The managers seemed to be good friends at the end of the sessions, and the reporters mostly reflected on how they either miss guessed what the candidates were thinking, or how they were actually manipulating them to run news that the candidate wanted released. It was held in a relatively small room, and I had plenty of time to quiz the reporters and managers during and after the session finished! Great fun and I think I understand a bit more of how difficult the long campaign was to control.
Obama lead his campaign in all 50 states
Basically, it came down to the fact that the McCain campaign was not as well organized as Obama’s, and it halted and reorganized at least two times during the primaries (Thomas Loeffler, Randy Scheuneman, Terry Nelson, John Weaver), and once during the general election. McCain fired his managers twice for not doing a good enough job organizing the primay campaign in key battle ground states, and for not raising enough cash to sustain it.
On the other hand, Obama’s managers decided on a course of action during the primaries to take the campaign to all 50 states, and to really concentrate on using the internet to push their message and to raise money. They did not budge [abweichen] from that plan, even when the going got rough toward the end of the primay campaign when Hillary started winning a few large states at the end. They also managed to set records for the amount of money raised for a campaign, and were thus able to actually have large staffs in all 50 states campaigning for Obama.

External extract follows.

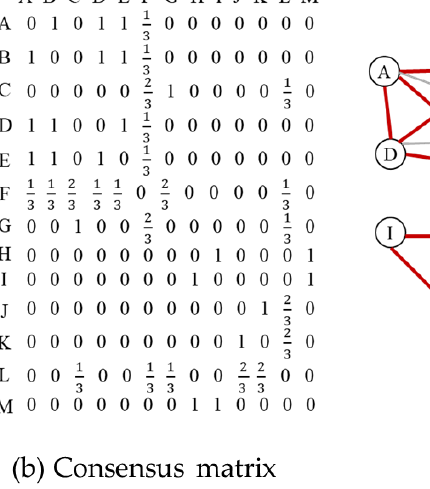
Figure 5. Construction of consensus matrix and consensus network: ( a ) three spatial community detection results; ( b ) consensus matrix; ( c ) consensus network.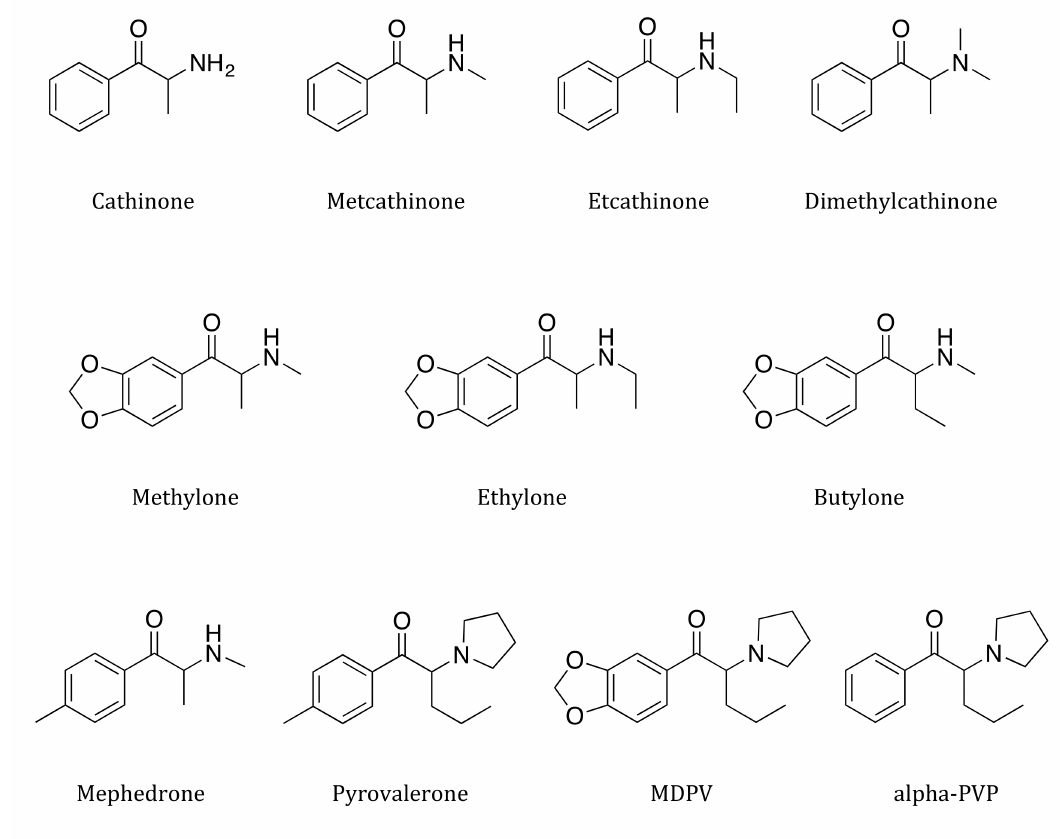
Figure 1. Chemical structures of some important synthetic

This is really unusual that a candidate would spend resorces in states that traditionally did not support his party and regualarly voted against his party. Obama had large offices in all 50 states, including Kansas that is “traditionally” Republican, and has not voted for a democrate for president since the 1940s! McCain on the other hand, concentrated on only campainging in the 15 large states that had significant electorial college delegates.
Consequently, the result is that the “New” Democratic party will have a much larger and diverse base in the Country than the Republicans next election.
Well, there is more, but those are the high-lights as I see them for now.